Onze Minister draagt via het RIVM zorg voor de regie op en de coördinatie van de uitvoering, alsmede de registratie, bewaking en evaluatie van het vaccinatieprogramma.
3.
Het college van burgemeester en wethouders draagt mede zorg voor het deel van het vaccinatieprogramma dat daartoe bij algemene maatregel van bestuur is aangewezen. Het college draagt ervoor zorg dat deze wordt uitgevoerd door de organisatie, of onder verantwoordelijkheid van die organisatie, die voor het college de jeugdgezondheidszorg, bedoeld in artikel 5, uitvoert.
4.
Het college van burgemeester en wethouders past bij de uitvoering van het vaccinatieprogramma de vaccins toe die door of vanwege het RIVM worden verstrekt. De vaccins blijven eigendom van het RIVM tot het moment van toediening.
5.
Het college van burgemeester en wethouders draagt ervoor zorg dat aan het RIVM ten behoeve van de taken van het RIVM, bedoeld in het tweede lid, wordt gemeld welke organisatie voor de gemeente uitvoering geeft aan de vaccinaties.
6.
Bij of krachtens algemene maatregel van bestuur worden regels gesteld voor de kwalitatieve en programmatische uitvoering van het deel van het vaccinatieprogramma, bedoeld in het derde lid.

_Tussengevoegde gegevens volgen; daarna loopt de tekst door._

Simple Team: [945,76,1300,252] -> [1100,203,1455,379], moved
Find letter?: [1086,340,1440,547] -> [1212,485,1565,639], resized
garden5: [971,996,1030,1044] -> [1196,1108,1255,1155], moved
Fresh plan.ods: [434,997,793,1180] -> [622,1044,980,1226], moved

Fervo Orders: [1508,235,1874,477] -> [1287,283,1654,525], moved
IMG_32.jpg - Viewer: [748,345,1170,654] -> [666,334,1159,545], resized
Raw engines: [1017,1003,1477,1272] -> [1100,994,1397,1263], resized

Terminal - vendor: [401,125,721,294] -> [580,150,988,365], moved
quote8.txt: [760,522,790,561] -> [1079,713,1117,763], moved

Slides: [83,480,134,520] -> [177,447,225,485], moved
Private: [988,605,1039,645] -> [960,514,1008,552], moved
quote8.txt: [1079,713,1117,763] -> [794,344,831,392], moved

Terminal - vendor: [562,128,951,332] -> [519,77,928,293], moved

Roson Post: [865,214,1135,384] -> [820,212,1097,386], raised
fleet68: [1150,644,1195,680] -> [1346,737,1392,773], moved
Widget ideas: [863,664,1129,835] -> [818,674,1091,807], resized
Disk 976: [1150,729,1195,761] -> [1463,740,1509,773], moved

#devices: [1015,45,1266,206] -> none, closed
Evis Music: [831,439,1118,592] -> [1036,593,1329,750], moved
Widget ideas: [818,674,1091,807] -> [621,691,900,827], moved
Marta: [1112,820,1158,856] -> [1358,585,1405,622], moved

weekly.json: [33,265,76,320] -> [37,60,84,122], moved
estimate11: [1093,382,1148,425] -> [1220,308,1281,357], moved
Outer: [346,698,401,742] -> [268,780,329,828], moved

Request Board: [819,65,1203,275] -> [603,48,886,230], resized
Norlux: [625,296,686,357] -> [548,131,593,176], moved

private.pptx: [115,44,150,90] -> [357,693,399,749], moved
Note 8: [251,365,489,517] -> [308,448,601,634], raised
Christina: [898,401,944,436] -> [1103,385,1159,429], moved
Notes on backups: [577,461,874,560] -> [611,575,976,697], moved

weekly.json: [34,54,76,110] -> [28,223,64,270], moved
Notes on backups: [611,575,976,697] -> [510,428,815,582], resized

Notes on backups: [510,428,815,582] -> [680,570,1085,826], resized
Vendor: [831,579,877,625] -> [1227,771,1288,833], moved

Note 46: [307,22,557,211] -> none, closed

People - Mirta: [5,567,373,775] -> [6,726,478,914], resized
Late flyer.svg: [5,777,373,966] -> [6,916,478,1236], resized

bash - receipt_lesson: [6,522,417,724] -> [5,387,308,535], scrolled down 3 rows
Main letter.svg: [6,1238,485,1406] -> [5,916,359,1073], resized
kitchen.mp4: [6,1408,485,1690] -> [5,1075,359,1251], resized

Voor de openbare lichamen Bonaire, Sint Eustatius en Saba kunnen voor de programmatische uitvoering afwijkende regels worden gesteld.
7.
De voordracht voor een krachtens het zesde lid vast te stellen algemene maatregel van bestuur wordt niet gedaan dan vier weken nadat het ontwerp aan de beide kamers der Staten-Generaal is overgelegd.